On of the most common things we do with a string is to convert it to a single string for display. And we frequently want to put a separator string between the values but not after the final value. XQuery includes a very handy function for this called string-join. The format is:

  string-join($input-sequence as item()*, $seperator-string as xs:string) as xs:string

For example the output of:

 let $sequence := ('a', 'b', 'c')
 return string-join($sequence, '--')

would be:

 a--b--c

Note that there is no "--" after the last string. The separator is only used between the items of a sequence.

Combining Sequence Operations[edit]

It is very common to need to "chain" sequence operations in a linear sequence of steps.
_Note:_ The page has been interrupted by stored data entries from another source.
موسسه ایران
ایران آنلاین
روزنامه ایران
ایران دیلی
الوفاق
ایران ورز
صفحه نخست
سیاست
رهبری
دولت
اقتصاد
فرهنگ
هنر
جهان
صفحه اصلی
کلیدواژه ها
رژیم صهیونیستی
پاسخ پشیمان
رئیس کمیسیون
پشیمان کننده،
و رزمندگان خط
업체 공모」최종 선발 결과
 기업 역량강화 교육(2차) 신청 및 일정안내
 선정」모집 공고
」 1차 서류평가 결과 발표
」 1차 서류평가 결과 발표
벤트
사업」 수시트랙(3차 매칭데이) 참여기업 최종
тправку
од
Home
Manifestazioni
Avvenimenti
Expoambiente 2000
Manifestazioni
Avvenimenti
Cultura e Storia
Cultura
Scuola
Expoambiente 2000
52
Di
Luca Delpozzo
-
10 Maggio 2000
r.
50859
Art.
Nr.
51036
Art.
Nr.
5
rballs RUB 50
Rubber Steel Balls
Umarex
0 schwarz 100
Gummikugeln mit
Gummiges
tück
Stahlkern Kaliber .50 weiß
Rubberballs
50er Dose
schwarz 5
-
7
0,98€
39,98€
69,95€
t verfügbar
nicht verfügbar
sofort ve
For example if you wanted to sort a list of sequences and then select the first 10 items your query might look like the following:

(: this gets a list of names items from the input :)
let $input-sequence := doc('/db/apps/items-manager/data')//item/name/text()
 
let $sorted-items :=
  for $item in $input-sequence
    order by $item
    return $item
return
<ol>{
for $item at $count subsequence($sorted-items, 1, 10)
return
  <li>       (: this puts an even or odd class attribute in the li :)
     {$name }{if ($count mod 2) then attribute class {'odd'} else attribute class {'even'}}
  </li>
}</ol>

This technique can be used to paginate results for search results so that users see the first 10 results of a search. A control can then be used to get the next N items from the search result.